**WORK TASK:**
Give all of the records again precisely, excluding whatever pictures they contain.

(Stored dataset items)
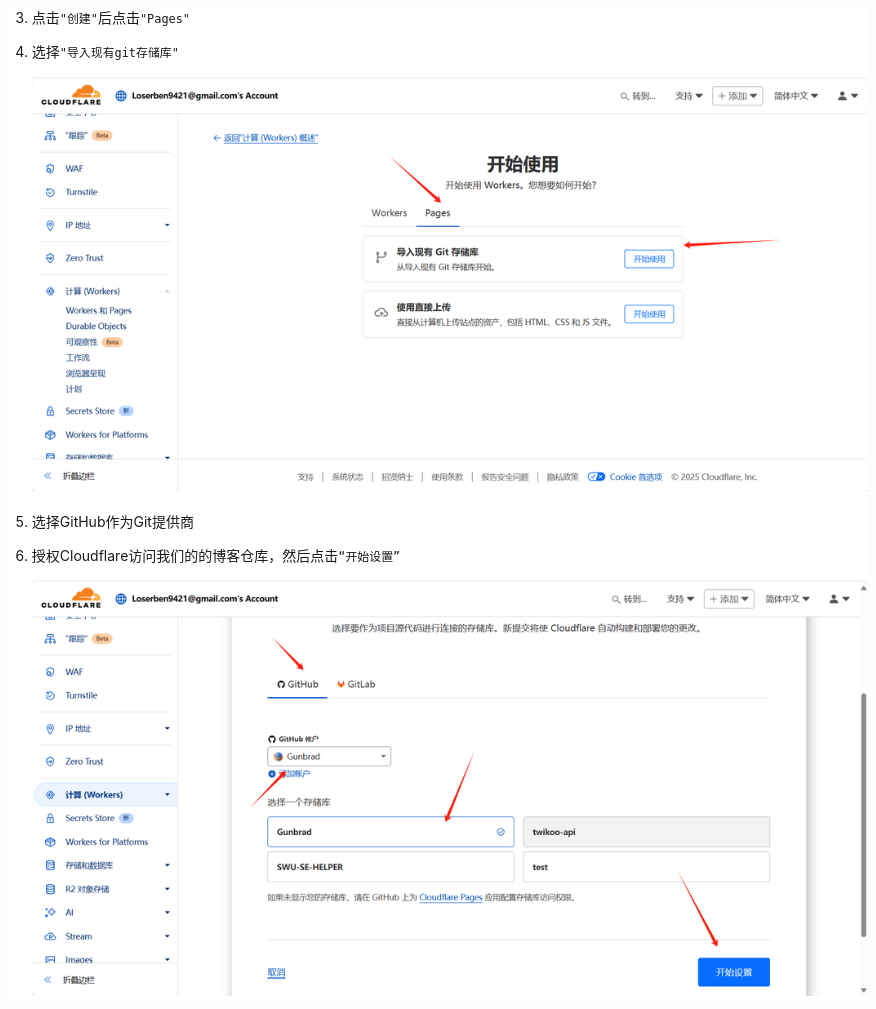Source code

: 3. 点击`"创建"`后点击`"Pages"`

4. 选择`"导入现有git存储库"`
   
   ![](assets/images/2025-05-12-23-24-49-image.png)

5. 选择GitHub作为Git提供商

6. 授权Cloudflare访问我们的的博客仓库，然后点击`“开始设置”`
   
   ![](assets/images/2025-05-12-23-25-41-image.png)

**WORKED SOLUTION:**
Source code

: 3. 点击`"创建"`后点击`"Pages"`

4. 选择`"导入现有git存储库"`
   
   ![](assets/images/2025-05-12-23-24-49-image.png)

5. 选择GitHub作为Git提供商

6. 授权Cloudflare访问我们的的博客仓库，然后点击`“开始设置”`
   
   ![](assets/images/2025-05-12-23-25-41-image.png)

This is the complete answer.